(PROVIDED INFORMATION):

§

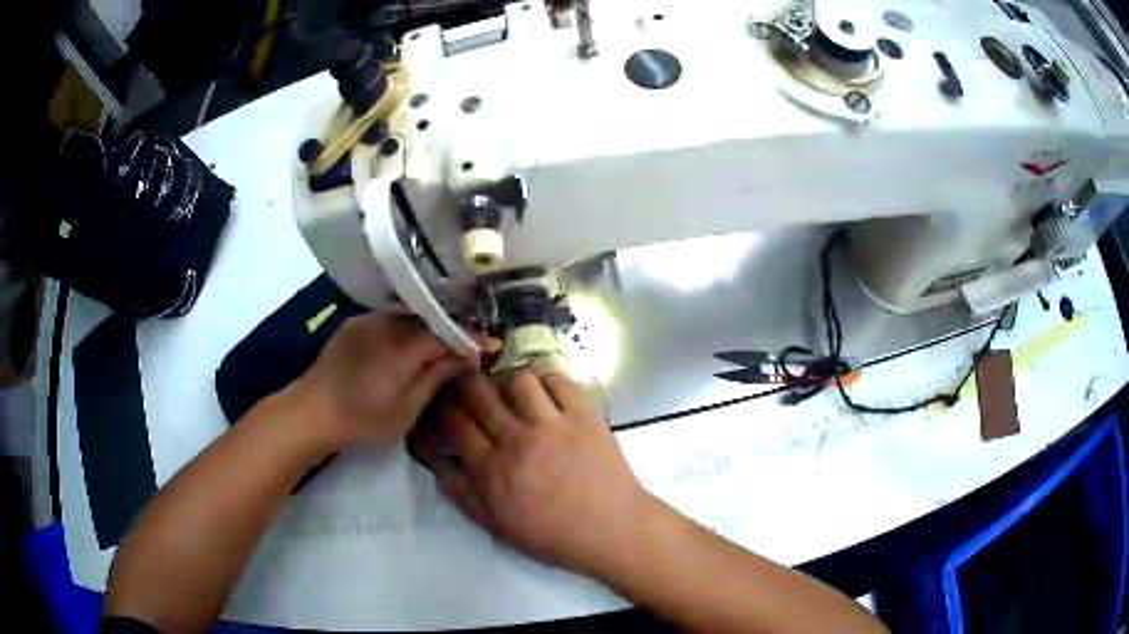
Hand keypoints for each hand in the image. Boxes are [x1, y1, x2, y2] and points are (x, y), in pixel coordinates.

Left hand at [287, 313, 485, 452]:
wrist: (312, 411)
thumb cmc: (363, 418)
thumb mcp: (407, 408)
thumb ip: (437, 377)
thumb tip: (466, 356)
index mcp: (401, 344)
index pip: (445, 330)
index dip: (470, 337)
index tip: (491, 346)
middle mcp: (386, 322)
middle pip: (429, 317)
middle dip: (453, 329)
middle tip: (470, 346)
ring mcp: (368, 319)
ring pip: (410, 316)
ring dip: (430, 327)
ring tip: (445, 344)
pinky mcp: (356, 323)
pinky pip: (391, 318)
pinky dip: (409, 327)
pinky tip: (413, 344)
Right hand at [415, 370, 652, 576]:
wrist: (612, 531)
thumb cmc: (554, 536)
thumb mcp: (500, 527)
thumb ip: (465, 497)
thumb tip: (439, 468)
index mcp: (493, 470)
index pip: (455, 424)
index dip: (443, 407)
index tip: (442, 402)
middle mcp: (517, 440)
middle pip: (479, 394)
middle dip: (464, 383)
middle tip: (468, 386)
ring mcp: (552, 425)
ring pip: (518, 380)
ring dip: (509, 383)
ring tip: (512, 395)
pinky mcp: (583, 416)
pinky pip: (558, 382)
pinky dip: (547, 382)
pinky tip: (546, 395)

§

(PROBLEM): Reproduce verbatim the lines above, from the line with "thumb mcp: (500, 527)" through the line with "ring pip: (518, 380)".

(EXERCISE OUTPUT):
thumb mcp: (500, 527)
thumb ip: (465, 497)
thumb tip: (439, 468)
index mcp: (493, 470)
index pip: (455, 424)
index dip: (443, 407)
index tip: (442, 402)
middle mcp: (517, 440)
middle pip: (479, 394)
middle dip: (464, 383)
middle tip: (468, 386)
ring mcp: (552, 425)
ring pip: (518, 380)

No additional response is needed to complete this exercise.